Expanding Roles in Therapy
Theragnostic Treatments
Like diagnostic imaging, radioisotope therapy has also been influenced by the greater availability of PET/CT. Theragnostic treatments have evolved from the original 131I and 32P to an advanced multidisciplinary treatment process. 177Lu-DOTATATE for neuroendocrine tumors is being used with success across the world currently, and 177Lu-PSMA (prostate-specific membrane antigen) for prostate tumors looks extremely promising. This has the potential to reform prostate cancer treatments and dramatically improve survival rates and quality of life.

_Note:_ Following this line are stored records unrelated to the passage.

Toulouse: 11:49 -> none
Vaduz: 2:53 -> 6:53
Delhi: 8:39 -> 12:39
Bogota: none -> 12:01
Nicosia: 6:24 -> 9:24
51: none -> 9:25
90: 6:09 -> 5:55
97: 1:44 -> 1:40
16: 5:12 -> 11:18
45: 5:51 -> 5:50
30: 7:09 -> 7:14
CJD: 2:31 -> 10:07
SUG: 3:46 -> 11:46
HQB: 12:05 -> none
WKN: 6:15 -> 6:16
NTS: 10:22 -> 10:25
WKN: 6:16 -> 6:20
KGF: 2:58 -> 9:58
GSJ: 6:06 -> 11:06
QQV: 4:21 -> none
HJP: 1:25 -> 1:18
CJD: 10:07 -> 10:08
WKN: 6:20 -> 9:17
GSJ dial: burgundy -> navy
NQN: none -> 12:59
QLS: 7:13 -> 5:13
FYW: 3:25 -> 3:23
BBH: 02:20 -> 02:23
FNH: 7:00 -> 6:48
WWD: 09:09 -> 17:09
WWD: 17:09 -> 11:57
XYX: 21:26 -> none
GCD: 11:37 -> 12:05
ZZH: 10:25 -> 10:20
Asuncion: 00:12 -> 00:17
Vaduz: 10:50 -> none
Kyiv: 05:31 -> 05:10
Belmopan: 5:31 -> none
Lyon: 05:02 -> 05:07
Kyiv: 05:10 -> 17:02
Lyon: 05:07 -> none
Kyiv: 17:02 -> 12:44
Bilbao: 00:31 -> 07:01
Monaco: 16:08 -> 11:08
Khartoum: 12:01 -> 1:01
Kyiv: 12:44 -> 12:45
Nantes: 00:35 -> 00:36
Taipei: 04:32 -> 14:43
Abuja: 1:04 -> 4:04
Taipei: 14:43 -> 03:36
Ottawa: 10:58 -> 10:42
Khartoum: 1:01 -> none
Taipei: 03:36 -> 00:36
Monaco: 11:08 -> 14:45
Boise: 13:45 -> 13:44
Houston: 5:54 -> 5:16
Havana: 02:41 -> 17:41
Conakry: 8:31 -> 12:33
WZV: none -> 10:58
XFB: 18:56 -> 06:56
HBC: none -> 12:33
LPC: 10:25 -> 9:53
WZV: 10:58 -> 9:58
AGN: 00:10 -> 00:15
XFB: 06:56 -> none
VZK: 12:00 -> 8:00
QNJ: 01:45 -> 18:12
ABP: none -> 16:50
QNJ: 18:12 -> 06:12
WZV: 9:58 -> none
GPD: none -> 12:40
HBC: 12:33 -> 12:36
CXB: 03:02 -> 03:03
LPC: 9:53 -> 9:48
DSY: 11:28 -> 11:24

90Y selective internal radiation therapy (SIRT) radioembolization has grown in popularity over the past couple of years. The use of 90Y SIRT enables physicians to deliver a high absorbed dose directly to the tumor with a precisely placed catheter (8). This allows for selective radiation therapy. I have seen great results using this treatment that has extended lifespans, and I hope for its continued success. Figure 6 shows an axial fused 90Y PET/CT scan demonstrating left hepatic localization, and Figure 7 is a 3D volume rendering showing treated liver tissue in red (images compliments of CARTI Cancer Center in Little Rock, AR). I asked Dr. Edgar St. Amour, interventional radiologist at CARTI, why he thought CARTI Cancer Center’s 90Y program has seen such success. He said “I think we are successful for several reasons. First, we are a multidisciplinary group with medical, radiation and interventional oncology all under one roof. Therefore, our patients can be treated quickly while minimizing interruptions to treatment. Finally, we have an excellent support staff who are committed to making our 90Y program the gold standard” (Edgar St. Amour, MD, written personal interview, February 28, 2020).
WHAT IS AHEAD?
The practice of nuclear medicine has changed significantly over the past 50 y, but what will it look like in the future? The use of PET/CT, MRI, and CT will continue to be the leaders in diagnostic imaging, but the major changes, I believe, will be with the addition of artificial intelligence (AI) applications and new radiopharmaceuticals. AI will add a level of confidence by providing a more systematic approach in processing data at all levels of an examination. The ability to have computer-aided lesion detection will improve image quality and increase more detailed reporting. New PET/CT radiopharmaceuticals continue to be introduced which better differentiate disease processes and allow new theragnostic treatments. Most recently, there has been the introduction of novel tracers for detecting neurologic diseases such as Alzheimer, Parkinson, and dementia, which will further expand the field of applications. These dramatic changes will continue to take huge strides in the direction of curing diseases through clinical research. We will see substantial technologic advancements in our lifetime, and I am honored to be in the forefront of the field of nuclear medicine.